What you should do
Below are the records; count the lines in which "Figure" occurs and report only that number.

Provided information
━━━━

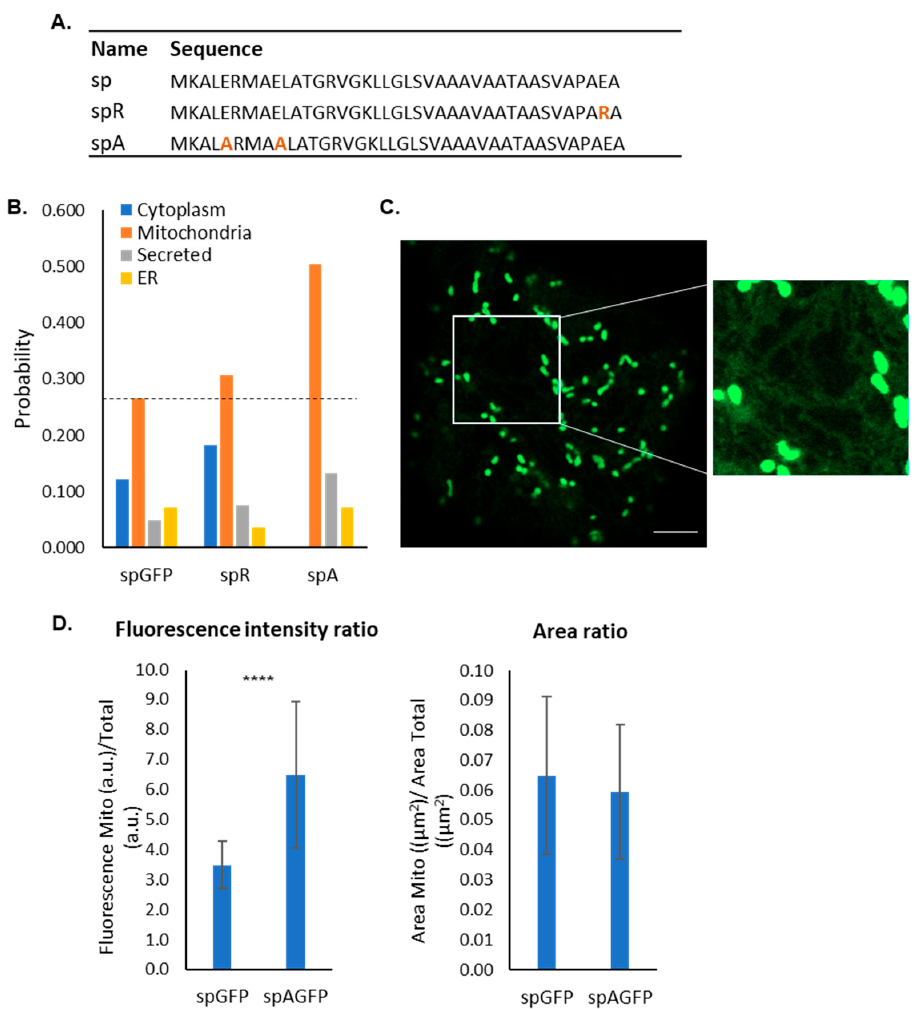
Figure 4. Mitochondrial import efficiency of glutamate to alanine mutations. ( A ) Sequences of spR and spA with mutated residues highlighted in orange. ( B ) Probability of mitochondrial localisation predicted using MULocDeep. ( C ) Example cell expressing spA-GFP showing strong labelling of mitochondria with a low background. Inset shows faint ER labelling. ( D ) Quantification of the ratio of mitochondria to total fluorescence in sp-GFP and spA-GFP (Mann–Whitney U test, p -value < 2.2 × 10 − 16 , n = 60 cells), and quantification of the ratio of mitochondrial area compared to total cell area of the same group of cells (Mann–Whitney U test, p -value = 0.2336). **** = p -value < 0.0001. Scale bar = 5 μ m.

━━━━

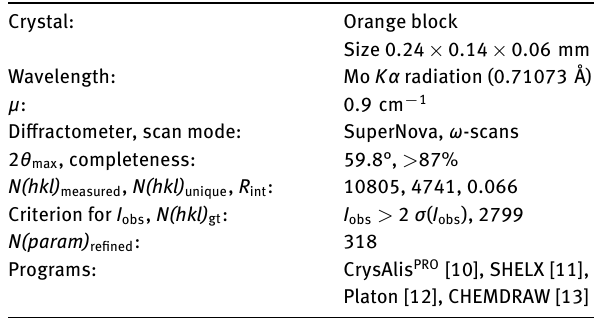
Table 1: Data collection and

━━━━

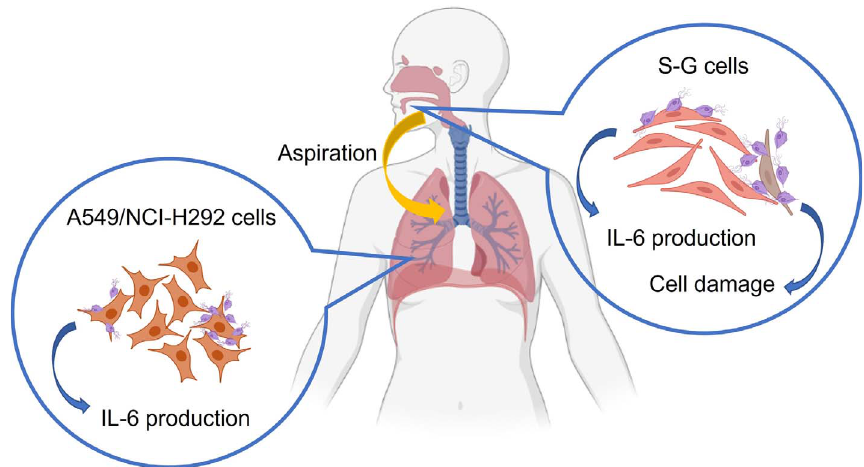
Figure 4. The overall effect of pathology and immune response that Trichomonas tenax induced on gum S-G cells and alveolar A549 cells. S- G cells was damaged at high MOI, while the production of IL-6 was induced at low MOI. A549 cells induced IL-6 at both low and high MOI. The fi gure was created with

━━━━

Output of the exercise
2